PERGUNTAS:
A – Responda a estas perguntas com base no texto sobre o complemento de reforma:
(i) Que tribunal é referido no ponto P)?
(ii) No ponto Q), em que se converteria a proposta negocial, uma vez publicitada sem contestação junto dos trabalhadores?
(iii) Segundo o ponto S), quem fica vinculado pelo contrato constitutivo?
B – Escreva a continuação do texto sobre o complemento de reforma, a seguir ao ponto S).
----- TEXTO EM ANÁLISE -----
P) Não se afigura, assim como se possa defender, como faz o Venerando Tribunal da Relação do Porto, que se estava perante uma situação regulamentar, em sentido técnico jurídico, da qual emergiam direitos para os trabalhadores, no âmbito do seu contrato individual de trabalho e que, assim, se converteriam (o que o douto Acórdão, de forma não inteiramente clara, é certo, acaba por concluir!) em direitos adquiridos por cada trabalhador da Recorrente, ainda que cada trabalhador não passasse - como reconhece aquela decisão - de um mero destinatário, passivo, porque sem qualquer intervenção ou interferência no acto que o afecta tão seriamente (neste caso, positivamente) ou no seu conteúdo...

Q) Defende-se, ainda, no douto acórdão recorrido que esse regulamento sempre configuraria uma proposta negocial que, uma vez publicitada, sem contestação, junto dos trabalhadores, se converteria num direito dos seus destinatários, sendo assim, vedado à empresa o direito de alterar o seu conteúdo.

R) Tal entendimento do Venerando Tribunal a quo carece manifestamente de suporte na matéria assente, contradizendo mesmo os pressupostos de que parte uma vez que, como é reconhecido no douto acórdão, a empresa se reservou o direito de conformar de modo não condicionado o teor do pano de pensões.

S) Vinculando, o contrato constitutivo, como resulta dos autos, apenas a Recorrente e as entidades subscritoras do mesmo - que não são integradas pelos representantes dos trabalhadores -, necessário se torna concluir que nenhuma convenção existiu entre a Recorrente e os Sindicatos representativos dos seus trabalhadores que permita considerar, que as condições do complemento de reforma foram acordadas com os trabalhadores ou com os seus representantes, que à empresa, Recorrente, tenham sido impostos os termos dessa fórmula de cálculo, ou que, igualmente, e por maioria da razão, à empresa tenham sido imposto limites - que não os plasmados no Contrato Constitutivo e os formais, decorrentes do n° 2 da cláusula 87.ª do AE - para promover qualquer alteração ao contrato Constitutivo.
----- EXCERTOS DE DADOS -----
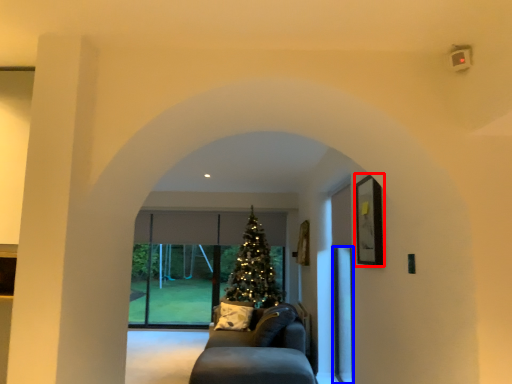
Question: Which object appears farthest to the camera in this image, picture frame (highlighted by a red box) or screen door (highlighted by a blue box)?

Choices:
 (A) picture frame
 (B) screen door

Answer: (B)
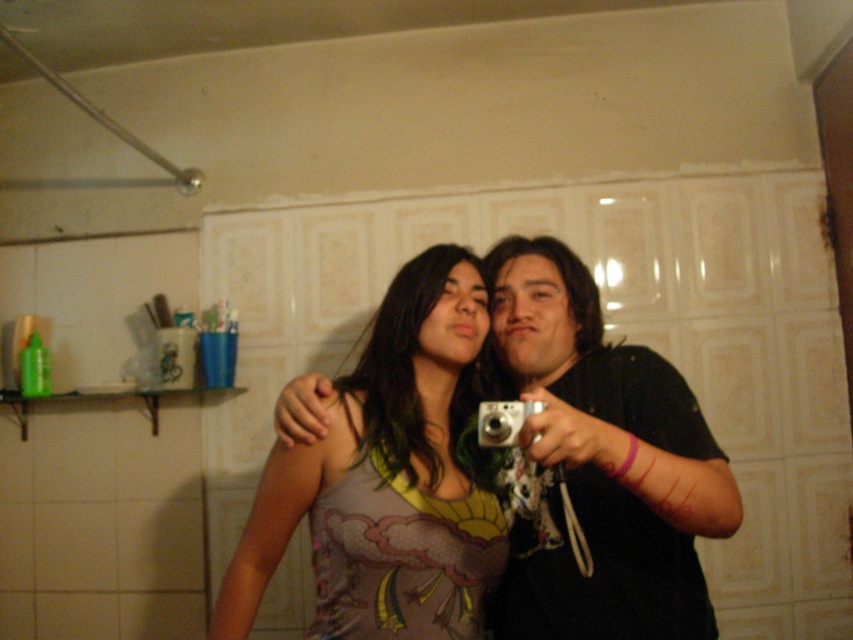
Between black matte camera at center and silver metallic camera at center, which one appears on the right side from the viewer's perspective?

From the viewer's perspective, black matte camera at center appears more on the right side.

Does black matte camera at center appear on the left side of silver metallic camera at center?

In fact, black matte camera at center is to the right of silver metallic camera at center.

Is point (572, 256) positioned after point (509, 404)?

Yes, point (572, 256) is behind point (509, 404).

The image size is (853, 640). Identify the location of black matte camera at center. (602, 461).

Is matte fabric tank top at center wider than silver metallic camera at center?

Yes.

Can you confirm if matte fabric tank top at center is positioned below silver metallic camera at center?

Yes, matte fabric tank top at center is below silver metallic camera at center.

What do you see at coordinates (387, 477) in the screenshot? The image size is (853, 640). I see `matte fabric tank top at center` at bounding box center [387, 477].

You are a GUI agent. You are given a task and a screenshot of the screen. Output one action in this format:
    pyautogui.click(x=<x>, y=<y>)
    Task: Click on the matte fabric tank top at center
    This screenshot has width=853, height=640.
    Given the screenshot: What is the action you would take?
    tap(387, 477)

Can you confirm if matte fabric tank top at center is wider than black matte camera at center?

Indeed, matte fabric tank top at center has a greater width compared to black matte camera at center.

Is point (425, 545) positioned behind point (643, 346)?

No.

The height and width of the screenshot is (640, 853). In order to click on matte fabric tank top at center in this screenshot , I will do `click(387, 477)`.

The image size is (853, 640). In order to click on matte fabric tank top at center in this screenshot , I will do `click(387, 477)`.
-----
RESPOSTAS:
A –
(i) O Tribunal da Relação do Porto.
(ii) Num direito dos seus destinatários.
(iii) Apenas a Recorrente e as entidades subscritoras do contrato.

B –
T) Não é, assim admissível defender a necessidade de concordância dos trabalhadores para que fossem alteradas determinadas condições de cálculo de pensão de reforma, quando essas mesmas condições haviam sido estabelecidas sem que os trabalhadores ou seus representantes fossem ouvidos.

U) A inscrição do direito a um concreto plano de pensões, nas relações colectivas de trabalho, radica, de acordo com o acórdão recorrido, na cláusula 87° do A.E. publicado no BTE n° 1 de 8 de Janeiro de 2002 (transcrita nas alegações) da qual resulta, bem ao contrário do que conclui o Tribunal a quo, inequívoco que a empresa deveria, apenas, criar instrumentos de regulamentação de regalias sociais, nomeadamente complemento de reforma, sendo, as condições dessas regalias, as que a empresa entendesse adequadas e, sobretudo, exequíveis, não tendo, em qualquer momento do texto acordado, as partes outorgantes, pretendido fixar os termos dessas regalias, que, aliás, expressamente foram afastados, pelos Outorgantes, do conteúdo do Acordo da Empresa.

V) A evidente diferença entre o texto desta cláusula e o da cláusula 90° do anterior AE (igualmente transcrita nas alegações) demonstra inequivocamente que as partes outorgantes do AE de 2002 eliminaram o carácter contratual das condições do Regulamento do complemento de reforma expressamente deixando de o considerar parte integrante do Acordo como previa o anterior AE.

 X) É, precisamente, por ter sido cometida à empresa a tarefa de criação do instrumento regulador das regalias sociais, que o dito "Regulamento de Regalias Sociais" veio a constar do Contrato Constitutivo do Fundo de Pensões G... (anexo I do Contrato, cfr. Doc. junto aos autos).

Z) A convenção constante da cláusula 87.ª do AE de 2002 não cria qualquer direito de o trabalhador reclamar uma concreta pensão complementar à sua reforma, não lhe conferindo sequer uma expectativa quanto ao seu montante.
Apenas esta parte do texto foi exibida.